___ Data
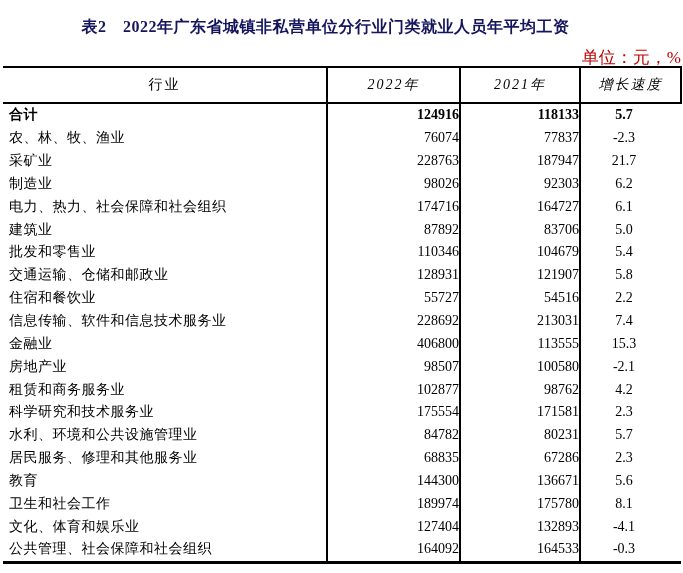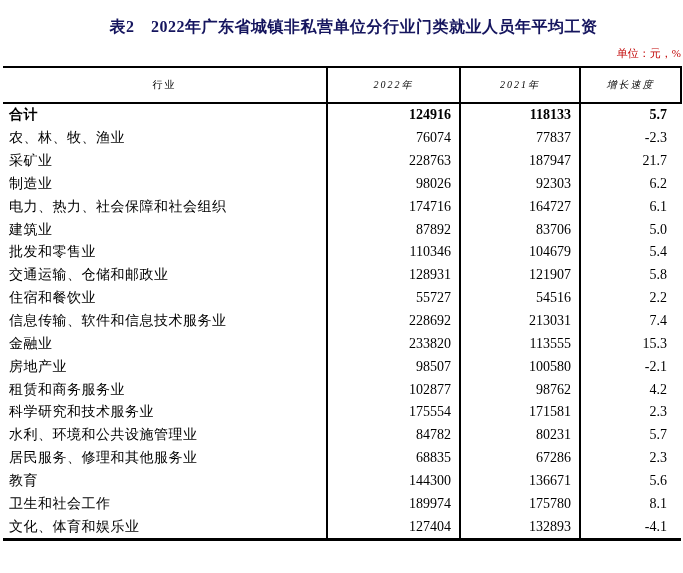"表2 2022年广东省城镇非私营单位分行业门类就业人员年平均工资" .title { padding-left: 28px -> none }
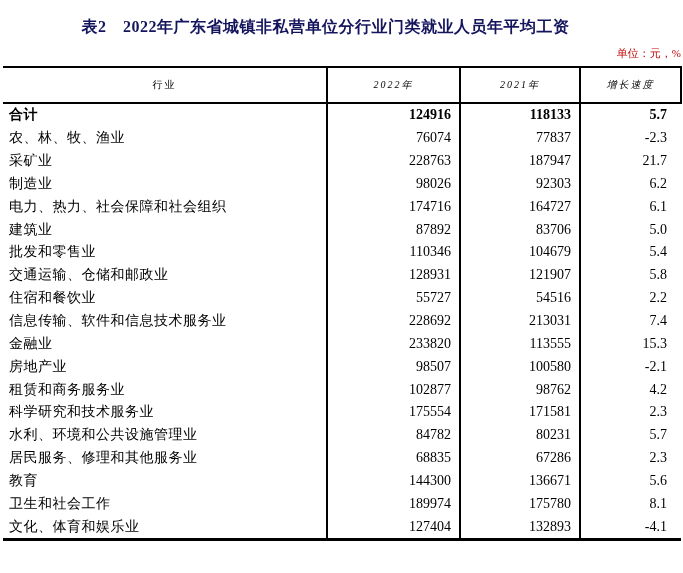"单位：元，%" .unit-note { font-size: 11px -> 17px }
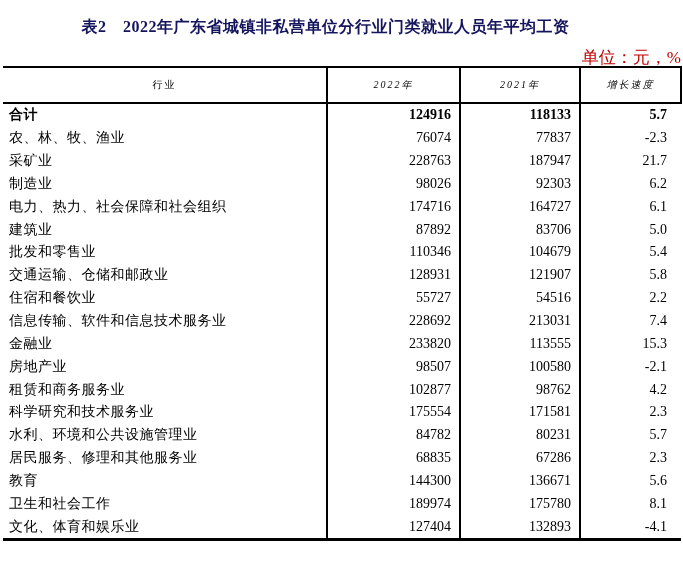"行业" thead th { font-size: 10px -> 14px }
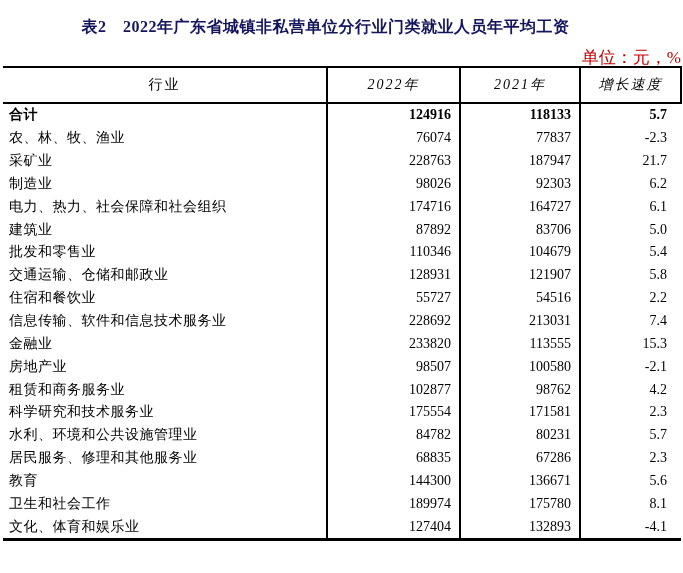"124916" td.c-num { padding-right: 8px -> none }
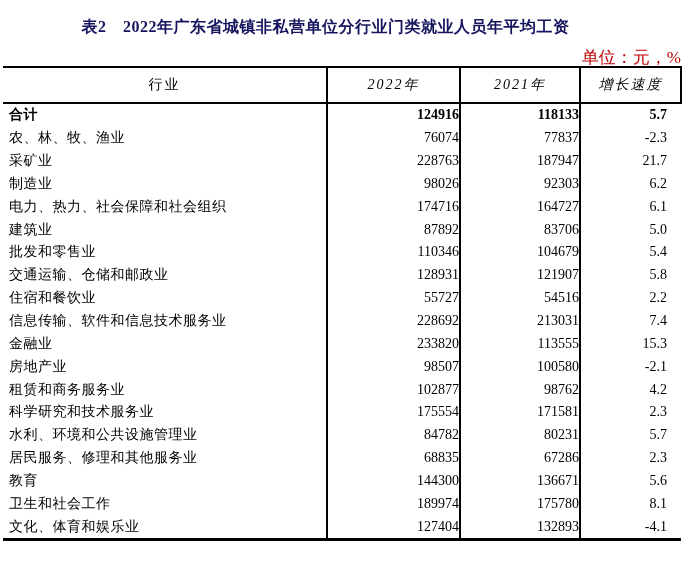"5.7" td.c-growth { text-align: right -> center }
______
[Instruction]:
Images are to be excluded, and each record above written out word for word.

[Solution to the exercise]:
"表2 2022年广东省城镇非私营单位分行业门类就业人员年平均工资" .title { padding-left: 28px -> none }
"单位：元，%" .unit-note { font-size: 11px -> 17px }
"行业" thead th { font-size: 10px -> 14px }
"124916" td.c-num { padding-right: 8px -> none }
"5.7" td.c-growth { text-align: right -> center }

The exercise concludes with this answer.